WHAT NEEDS TO BE DONE - Leave the pictures out and transcribe every record exactly.

[Stored items]
—————

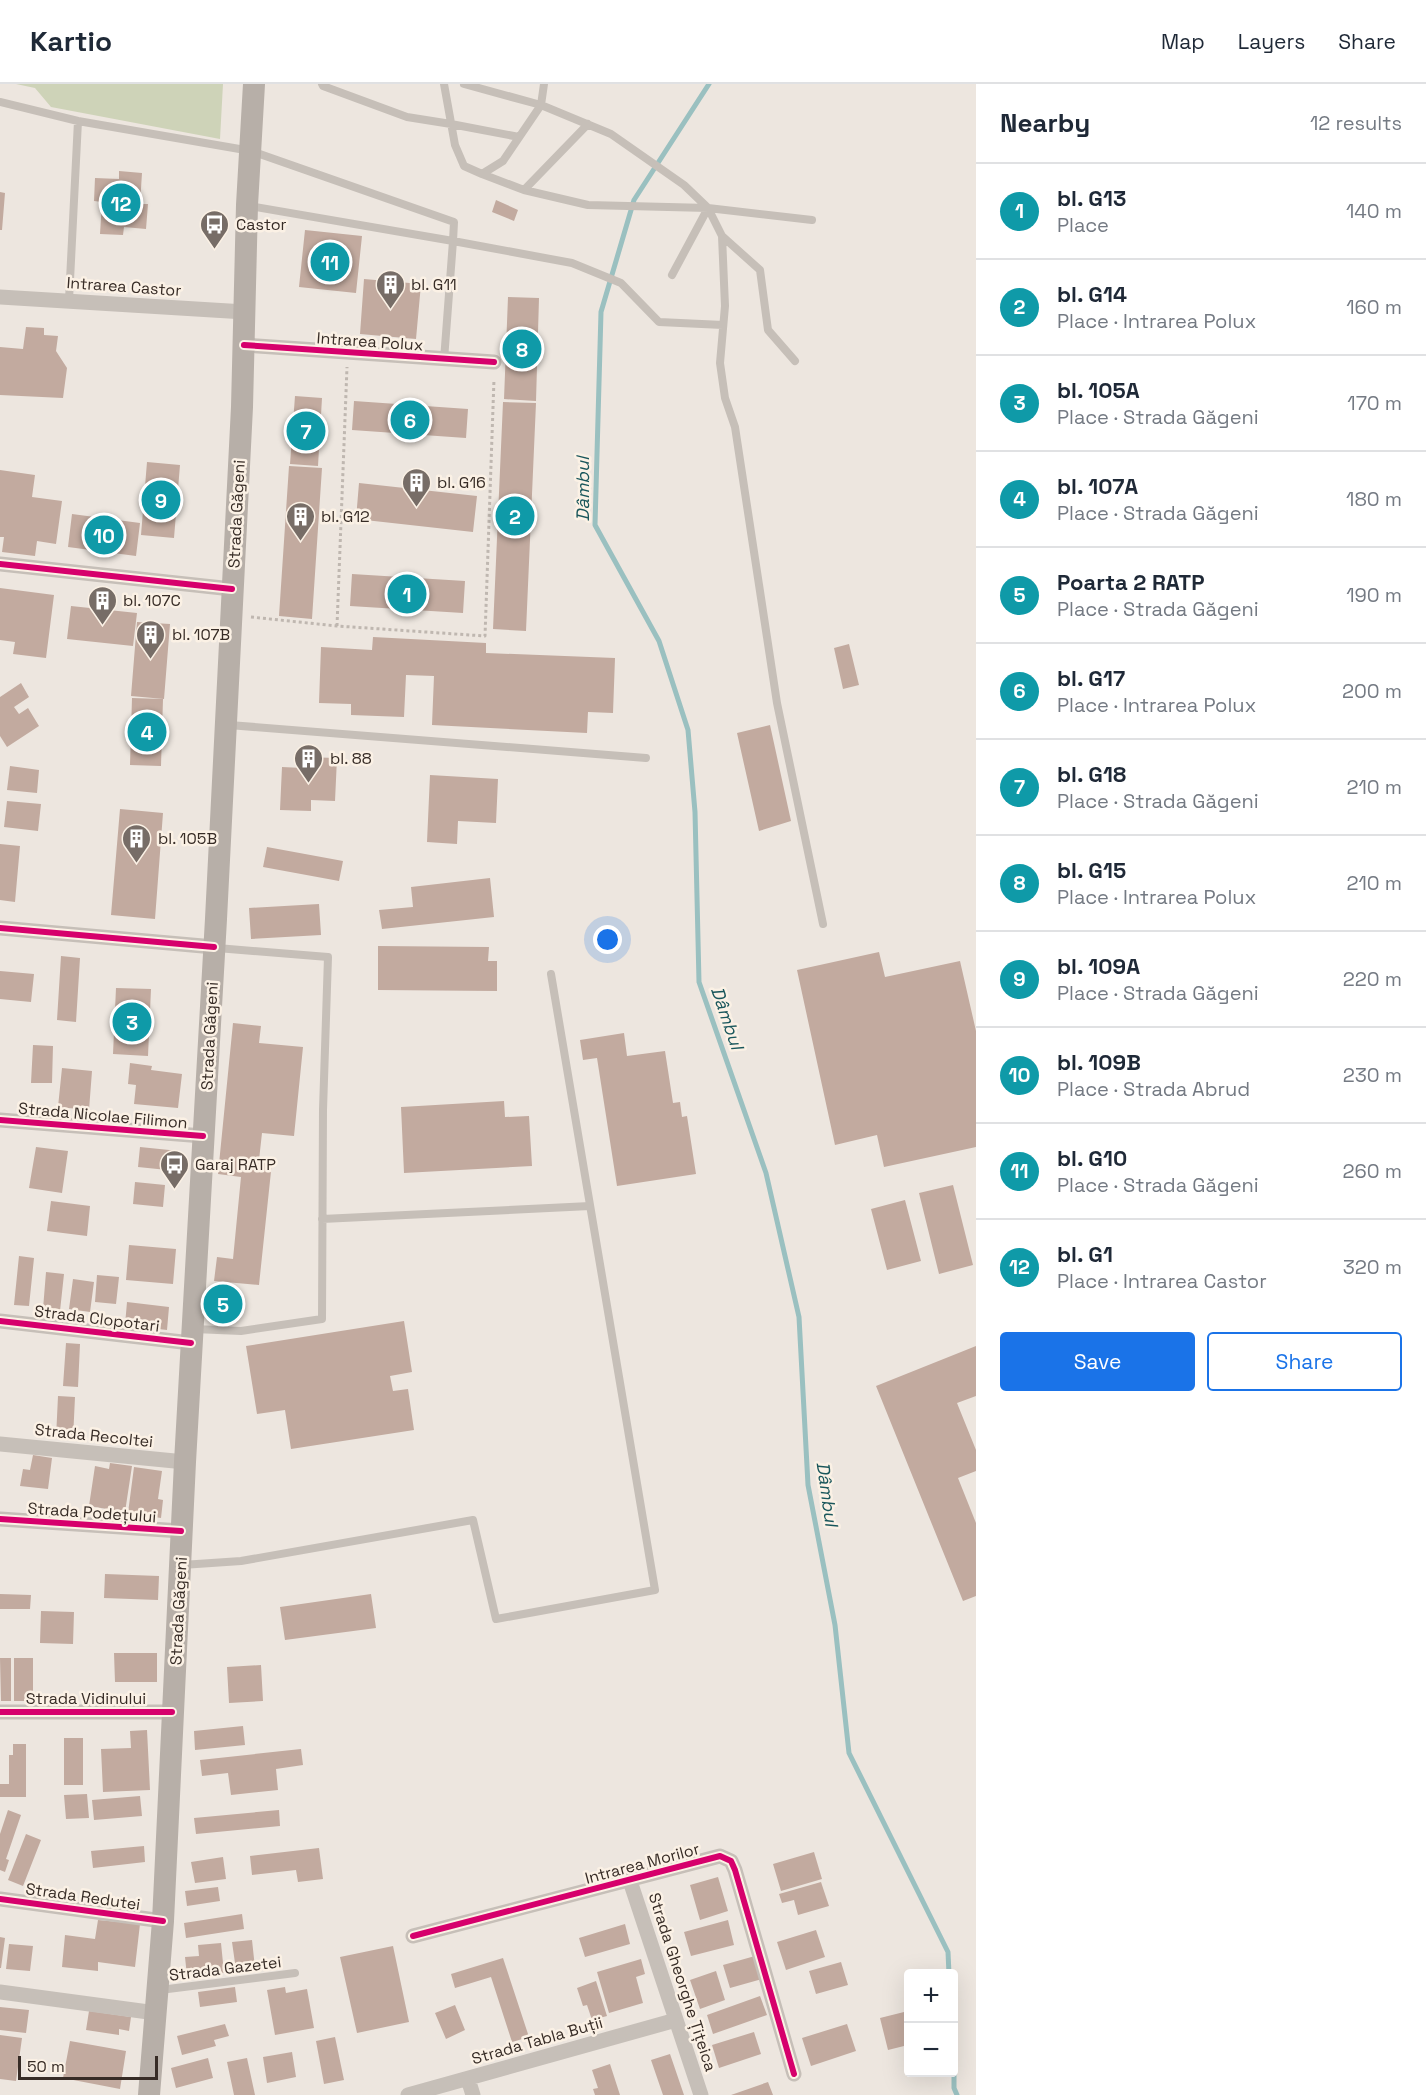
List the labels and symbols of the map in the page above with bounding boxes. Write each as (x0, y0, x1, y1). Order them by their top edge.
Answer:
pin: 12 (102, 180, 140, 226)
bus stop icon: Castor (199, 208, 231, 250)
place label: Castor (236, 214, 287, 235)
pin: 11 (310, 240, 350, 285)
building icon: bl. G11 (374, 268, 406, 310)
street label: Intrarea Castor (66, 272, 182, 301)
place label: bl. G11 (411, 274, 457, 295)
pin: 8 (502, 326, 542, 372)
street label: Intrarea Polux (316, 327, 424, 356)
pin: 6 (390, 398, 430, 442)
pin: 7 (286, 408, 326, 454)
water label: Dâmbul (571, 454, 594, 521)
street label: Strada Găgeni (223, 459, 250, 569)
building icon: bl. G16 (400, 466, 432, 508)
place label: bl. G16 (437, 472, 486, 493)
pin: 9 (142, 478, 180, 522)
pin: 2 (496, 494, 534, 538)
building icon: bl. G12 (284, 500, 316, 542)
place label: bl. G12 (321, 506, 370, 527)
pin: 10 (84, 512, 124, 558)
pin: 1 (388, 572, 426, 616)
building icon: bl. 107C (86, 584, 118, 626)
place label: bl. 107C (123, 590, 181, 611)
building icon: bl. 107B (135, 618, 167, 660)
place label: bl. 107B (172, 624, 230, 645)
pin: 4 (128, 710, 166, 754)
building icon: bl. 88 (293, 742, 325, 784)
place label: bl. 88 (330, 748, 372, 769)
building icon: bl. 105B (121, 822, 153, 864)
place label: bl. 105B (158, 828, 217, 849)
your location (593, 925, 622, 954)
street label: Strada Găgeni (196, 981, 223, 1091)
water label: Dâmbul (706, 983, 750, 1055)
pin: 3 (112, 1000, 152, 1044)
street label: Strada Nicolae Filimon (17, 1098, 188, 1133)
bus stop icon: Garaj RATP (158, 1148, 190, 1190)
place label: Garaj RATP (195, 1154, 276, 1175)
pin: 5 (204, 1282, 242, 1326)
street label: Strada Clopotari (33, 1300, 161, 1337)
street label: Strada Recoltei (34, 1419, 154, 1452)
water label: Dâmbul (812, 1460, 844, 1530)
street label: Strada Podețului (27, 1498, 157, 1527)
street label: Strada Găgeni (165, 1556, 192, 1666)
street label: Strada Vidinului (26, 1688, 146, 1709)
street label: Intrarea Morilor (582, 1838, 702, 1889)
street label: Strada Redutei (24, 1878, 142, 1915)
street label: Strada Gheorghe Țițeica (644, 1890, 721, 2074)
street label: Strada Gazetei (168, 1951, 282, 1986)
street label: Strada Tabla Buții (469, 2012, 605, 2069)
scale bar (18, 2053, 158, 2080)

—————

TASK RESPONSE -
List the labels and symbols of the map in the page above with bounding boxes. Write each as (x0, y0, x1, y1). Order them by their top edge.
Answer:
pin: 12 (102, 180, 140, 226)
bus stop icon: Castor (199, 208, 231, 250)
place label: Castor (236, 214, 287, 235)
pin: 11 (310, 240, 350, 285)
building icon: bl. G11 (374, 268, 406, 310)
street label: Intrarea Castor (66, 272, 182, 301)
place label: bl. G11 (411, 274, 457, 295)
pin: 8 (502, 326, 542, 372)
street label: Intrarea Polux (316, 327, 424, 356)
pin: 6 (390, 398, 430, 442)
pin: 7 (286, 408, 326, 454)
water label: Dâmbul (571, 454, 594, 521)
street label: Strada Găgeni (223, 459, 250, 569)
building icon: bl. G16 (400, 466, 432, 508)
place label: bl. G16 (437, 472, 486, 493)
pin: 9 (142, 478, 180, 522)
pin: 2 (496, 494, 534, 538)
building icon: bl. G12 (284, 500, 316, 542)
place label: bl. G12 (321, 506, 370, 527)
pin: 10 (84, 512, 124, 558)
pin: 1 (388, 572, 426, 616)
building icon: bl. 107C (86, 584, 118, 626)
place label: bl. 107C (123, 590, 181, 611)
building icon: bl. 107B (135, 618, 167, 660)
place label: bl. 107B (172, 624, 230, 645)
pin: 4 (128, 710, 166, 754)
building icon: bl. 88 (293, 742, 325, 784)
place label: bl. 88 (330, 748, 372, 769)
building icon: bl. 105B (121, 822, 153, 864)
place label: bl. 105B (158, 828, 217, 849)
your location (593, 925, 622, 954)
street label: Strada Găgeni (196, 981, 223, 1091)
water label: Dâmbul (706, 983, 750, 1055)
pin: 3 (112, 1000, 152, 1044)
street label: Strada Nicolae Filimon (17, 1098, 188, 1133)
bus stop icon: Garaj RATP (158, 1148, 190, 1190)
place label: Garaj RATP (195, 1154, 276, 1175)
pin: 5 (204, 1282, 242, 1326)
street label: Strada Clopotari (33, 1300, 161, 1337)
street label: Strada Recoltei (34, 1419, 154, 1452)
water label: Dâmbul (812, 1460, 844, 1530)
street label: Strada Podețului (27, 1498, 157, 1527)
street label: Strada Găgeni (165, 1556, 192, 1666)
street label: Strada Vidinului (26, 1688, 146, 1709)
street label: Intrarea Morilor (582, 1838, 702, 1889)
street label: Strada Redutei (24, 1878, 142, 1915)
street label: Strada Gheorghe Țițeica (644, 1890, 721, 2074)
street label: Strada Gazetei (168, 1951, 282, 1986)
street label: Strada Tabla Buții (469, 2012, 605, 2069)
scale bar (18, 2053, 158, 2080)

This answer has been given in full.